La sensibilité à l’harmonie matrimoniale s’inscrit dans une valorisation de la vie ordinaire. L’insistance sur la nécessité d’accomplir les devoirs de son état, de donner à ses enfants une bonne éducation, d’éviter l’oisiveté, de travailler à l’harmonie conjugale, exprime une évolution des valeurs sociales. La morale de l’homme bienfaisant signale la destitution, avec l’idéal de perfection chrétienne dans la vie contemplative et dévote, de l’éthique aristocratique de l’honneur, sur fond de réhabilitation des plaisirs. Toutefois, si Saint-Pierre s’ouvre à une forme de souci de soi, il n’oublie pas les objectifs de l’utilité étendue, du « bonheur du plus grand nombre », qui impliquent une perspective collective et politique. Tandis que l’éducation doit former les qualités nécessaires à l’harmonie des relations conjugales, la législation vient définir le cadre contraignant dans lequel le bonheur individuel s’inscrit pour le bien commun.

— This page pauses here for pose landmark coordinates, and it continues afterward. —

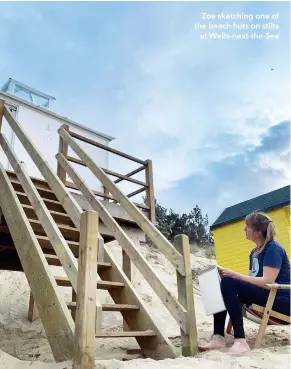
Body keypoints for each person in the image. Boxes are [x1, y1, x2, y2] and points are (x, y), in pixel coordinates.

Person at [198, 211, 290, 356]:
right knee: (217, 282)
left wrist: (233, 274)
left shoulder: (273, 248)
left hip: (280, 301)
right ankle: (218, 337)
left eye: (247, 226)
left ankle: (240, 341)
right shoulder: (254, 252)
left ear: (258, 232)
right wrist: (225, 274)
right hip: (265, 295)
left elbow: (268, 281)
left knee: (229, 281)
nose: (244, 229)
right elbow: (251, 281)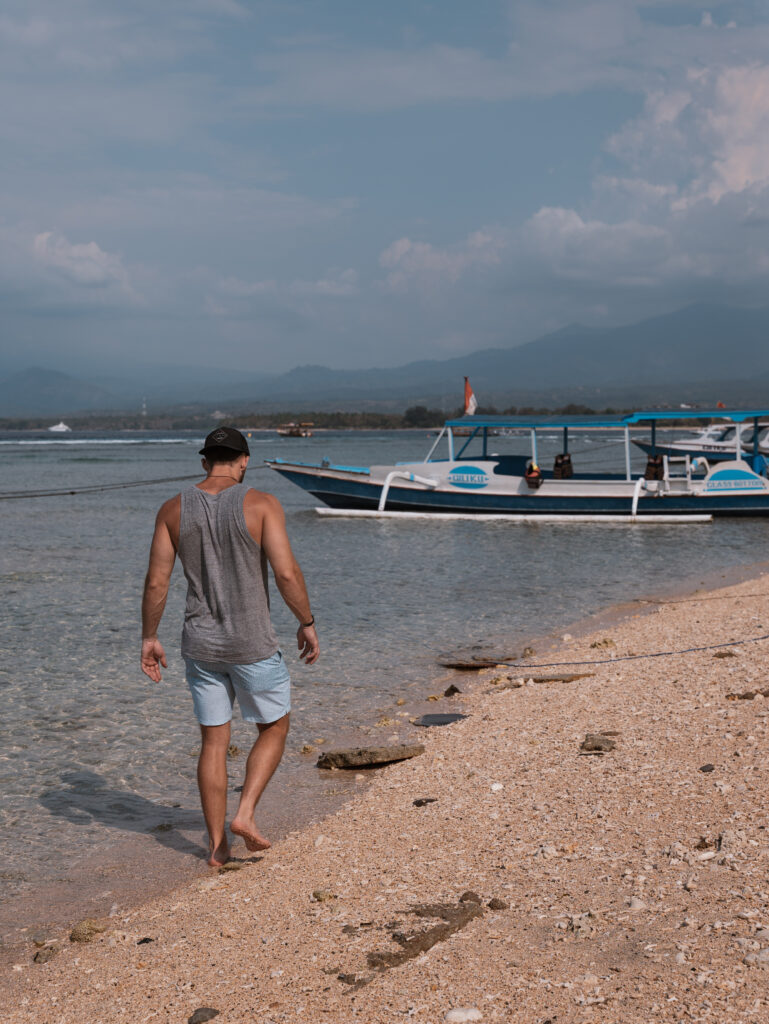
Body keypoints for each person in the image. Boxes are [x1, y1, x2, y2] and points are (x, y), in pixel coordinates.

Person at [140, 426, 319, 866]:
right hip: (253, 644)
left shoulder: (172, 509)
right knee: (274, 728)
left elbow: (157, 581)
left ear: (205, 462)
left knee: (214, 743)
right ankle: (245, 814)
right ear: (244, 460)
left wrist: (149, 637)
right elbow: (286, 574)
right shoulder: (261, 503)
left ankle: (217, 846)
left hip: (200, 645)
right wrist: (307, 622)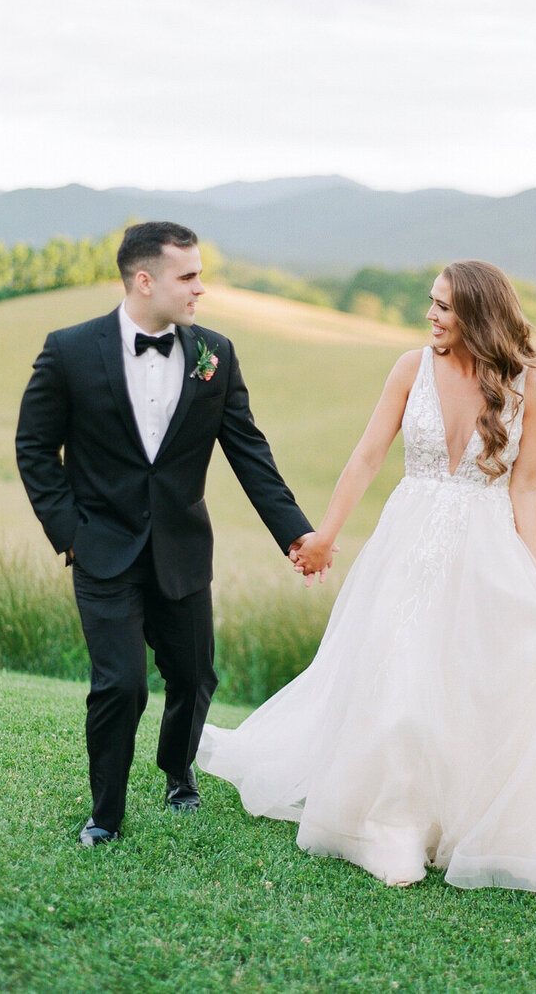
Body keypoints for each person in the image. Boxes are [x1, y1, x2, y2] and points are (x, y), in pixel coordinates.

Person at [197, 259, 536, 892]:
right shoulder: (410, 368)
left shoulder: (531, 384)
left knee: (468, 680)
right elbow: (366, 457)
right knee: (399, 677)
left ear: (478, 314)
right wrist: (325, 537)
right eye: (432, 302)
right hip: (406, 543)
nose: (431, 315)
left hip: (485, 551)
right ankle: (392, 825)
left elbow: (528, 486)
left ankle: (457, 822)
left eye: (444, 306)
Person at [16, 221, 318, 847]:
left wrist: (296, 534)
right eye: (188, 276)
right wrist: (69, 532)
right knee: (120, 684)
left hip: (182, 551)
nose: (200, 289)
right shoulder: (69, 350)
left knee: (194, 675)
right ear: (144, 279)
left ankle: (177, 770)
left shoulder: (216, 355)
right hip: (101, 548)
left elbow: (250, 454)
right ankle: (105, 814)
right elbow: (35, 448)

Note sur l’établissement des textes

Observations pour rendre la société du mariage plus heureuse

Imprimé

Observations pour rendre la société du mariage plus heureuse, in Ouvrages de politique et de morale, Rotterdam, J. D. Beman, 1741, t. XV, p. 213-243.

Question politique sur le mariage

Manuscrit

Question politique sur le mariage, BPU Neuchâtel, ms. R146, p. [1-3].


1.Charles-Irénée Castel de Saint-Pierre, Projet pour perfectionner l’éducation, in Ouvrages sur divers sujets, Paris, Briasson, 1728, t. I ; Mariage, § 70.
2.Voir Carole Dornier, La monarchie éclairée de l’abbé de Saint-Pierre. Une science politique des Modernes, Oxford, Liverpool University Press (Oxford University Studies in the Enlightenment), 2020, p. 301-302.
3.Voir Carole Blum, Croître ou périr. Population, reproduction et pouvoir en France au XVIIIe siècle, Paris, INED Éditions, 2013, p. 83 et suiv.
4.Montesquieu, Lettres persanes, no CXII, in Œuvres complètes de Montesquieu, texte établi par Edgar Mass, avec la collaboration de Cecil Courtney, Philip Stewart et Catherine Volpilhac-Auger, introd. et commentaires de Philip Stewart et Catherine Volpilhac-Auger (dir.), Oxford / Naples, The Voltaire Foundation / Istituto italiano per gli studi filosofici, t. I, 2004, p. 444-446.
5.Pierre Bayle, Œuvres diverses, Hildesheim, G. Olms, 1965, t. I, p. 259 ; Pol. Mariage, § 6.
6.Montesquieu, Lettres persanes, no CXVIII, p. 462 ; voir Pensées, no 1118 (ca 1734-1739), in Montedite. Édition critique des “Pensées” de Montesquieu, Carole Dornier (éd.), Caen, Presses universitaires de Caen, 2013, en ligne.